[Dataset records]
*** Begin section ***

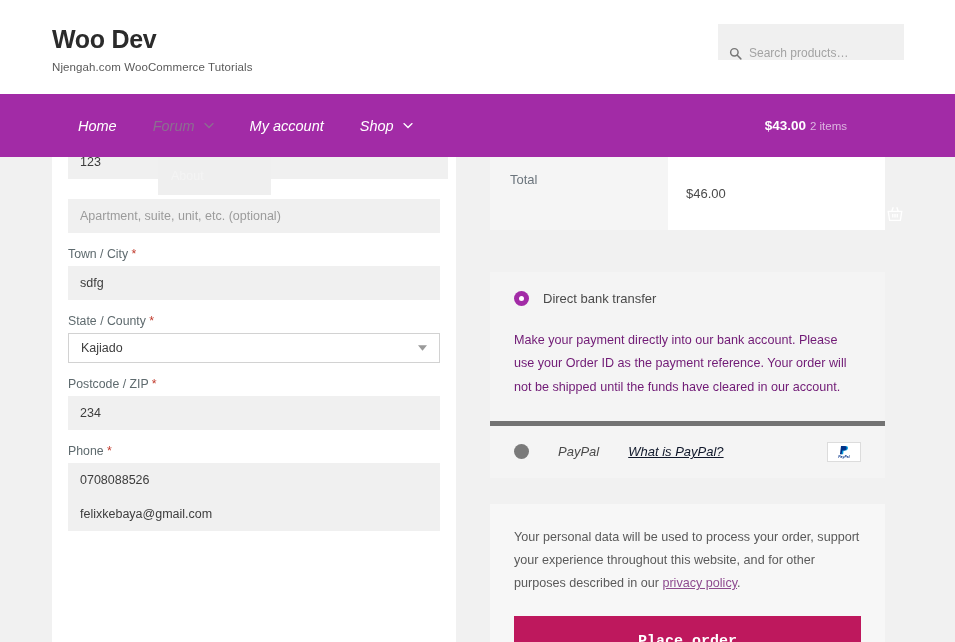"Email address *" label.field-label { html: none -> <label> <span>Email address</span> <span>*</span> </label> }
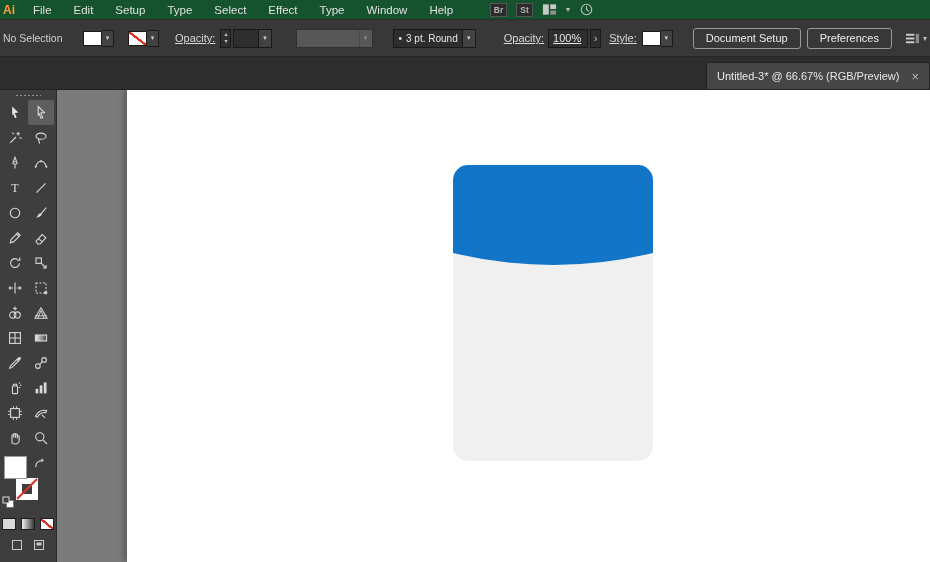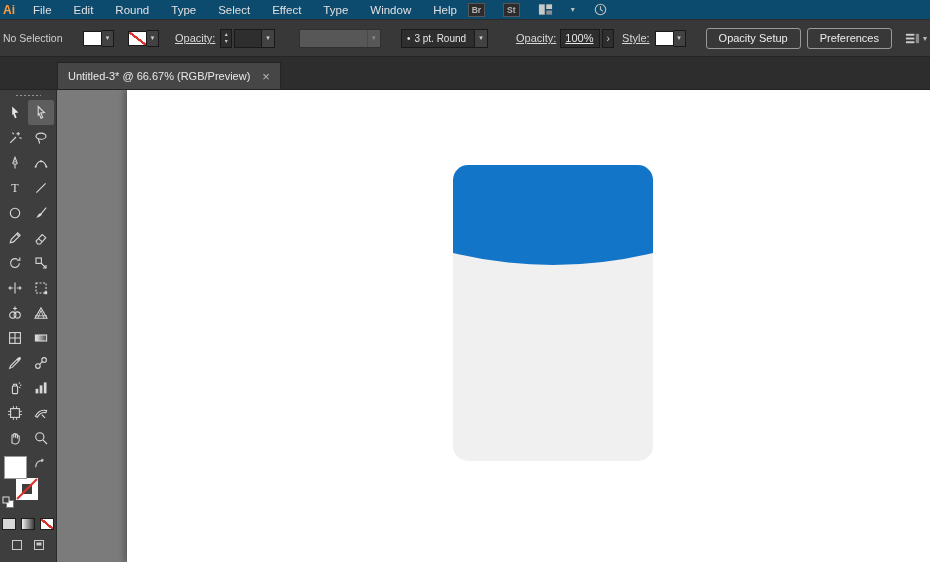"Ai" .menu-bar { background: #0c4a6e -> #14532d }
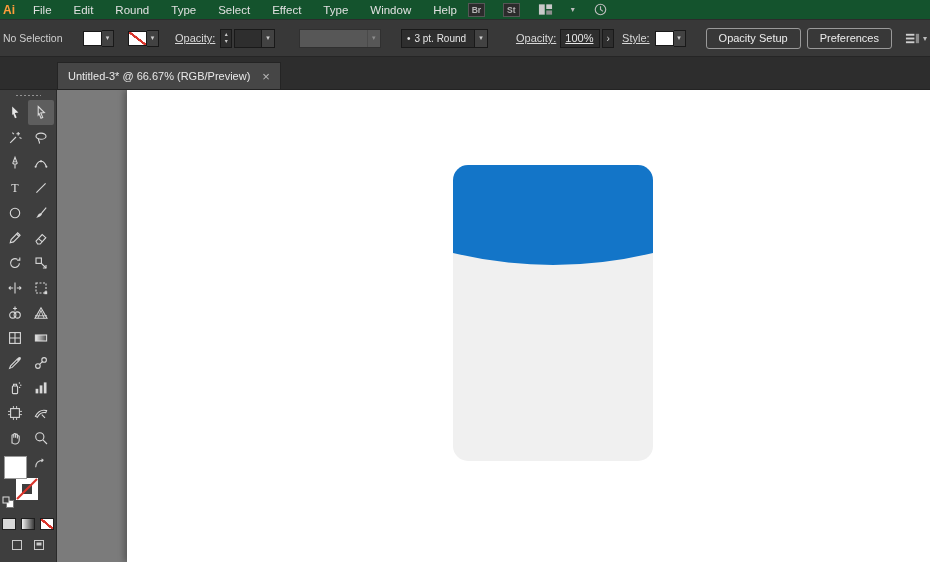"Round" div.menu-item { text: Round -> Setup }
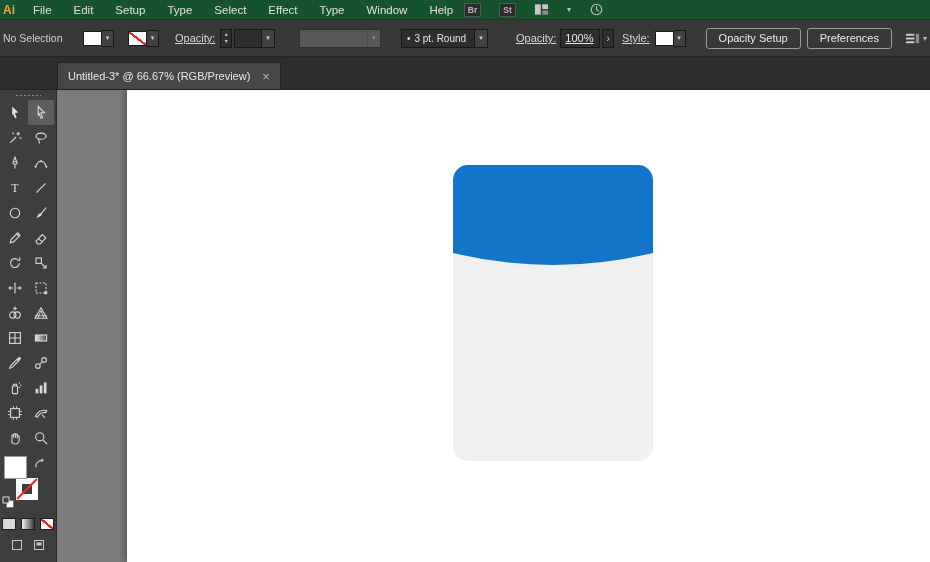"Br" .menubar-right { gap: 18px -> 9px; margin-left: none -> 26px }
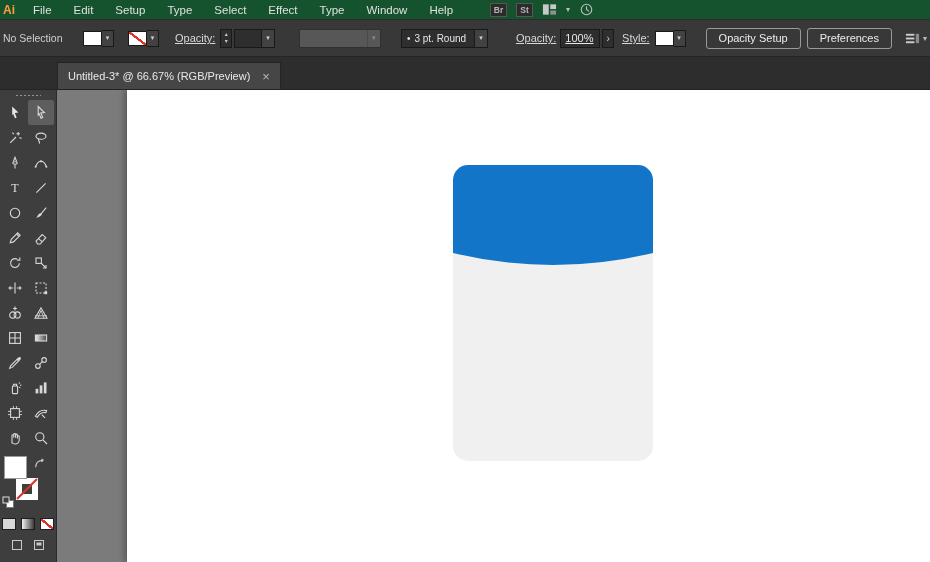"Opacity Setup" button.cb-btn { text: Opacity -> Document }
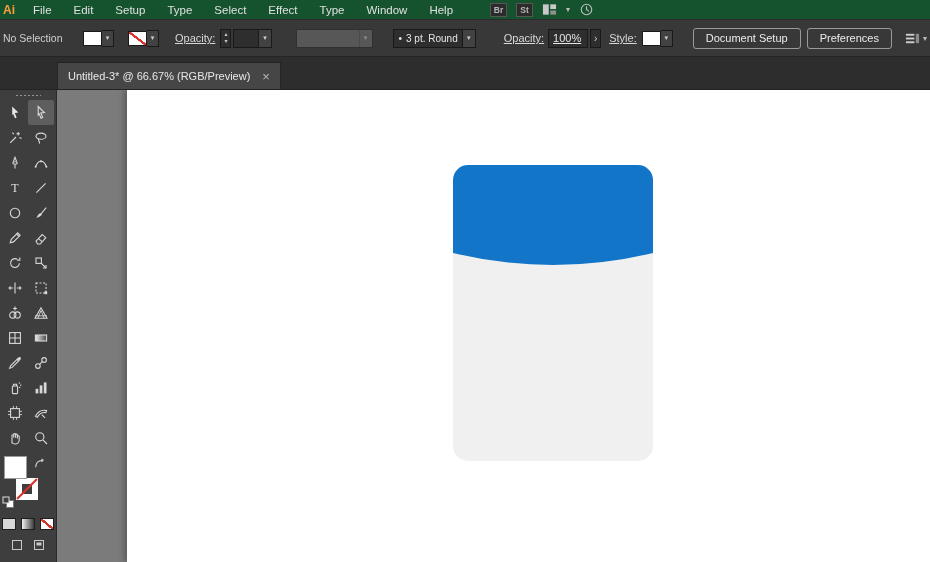"Untitled-3* @ 66.67% (RGB/Preview)" .tab-bar { justify-content: none -> flex-end }
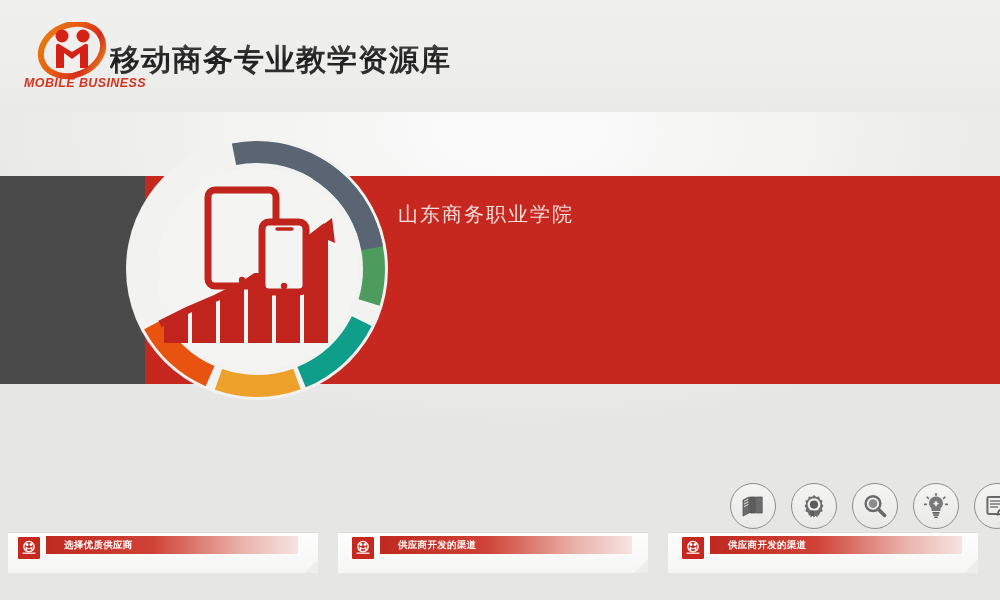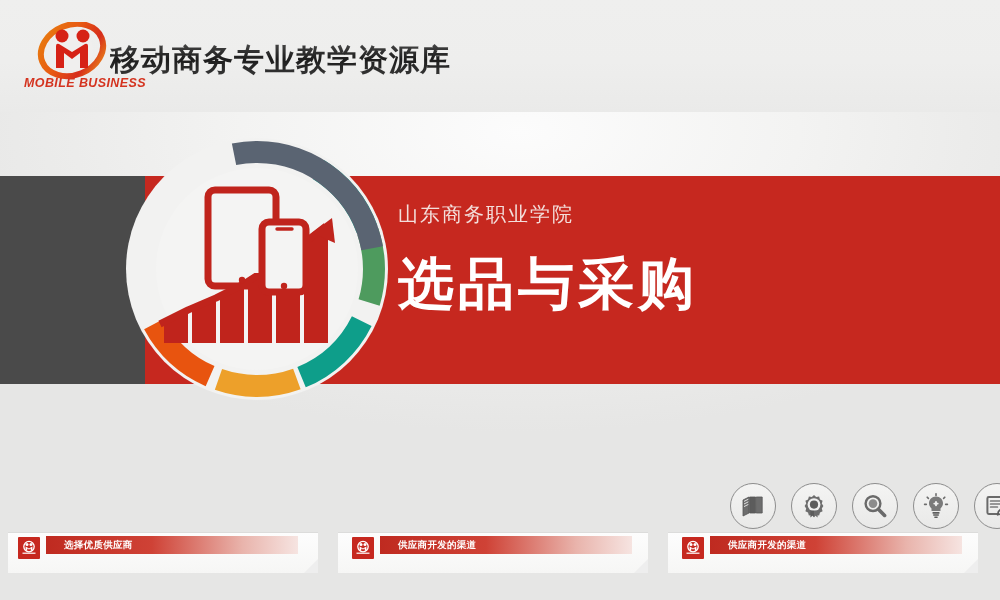"山东商务职业学院" #banner-subtitle { margin-bottom: 24px -> 9px }
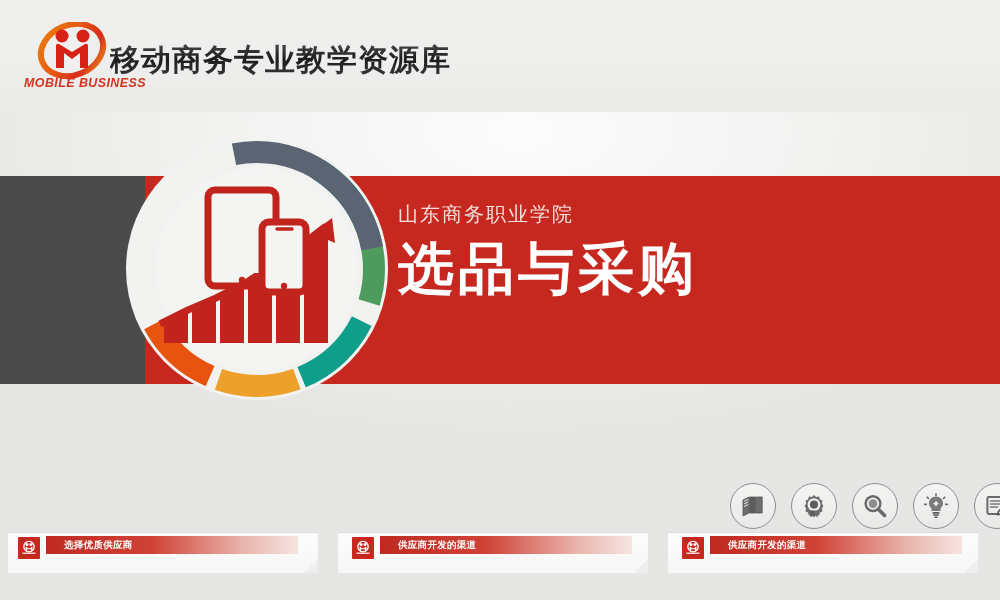"选品与采购" div { html: <div>选品与采购</div> -> none }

*** End section ***

§ **REQUIREMENT**: Your task is to retype, exactly and only, the lines from the line holding "justify-content: none ->" through the final line of the data above, with both ends kept. Drop the pictures.

§ **FINISHED EXERCISE**:
"Untitled-3* @ 66.67% (RGB/Preview)" .tab-bar { justify-content: none -> flex-end }
"山东商务职业学院" #banner-subtitle { margin-bottom: 24px -> 9px }
"选品与采购" div { html: <div>选品与采购</div> -> none }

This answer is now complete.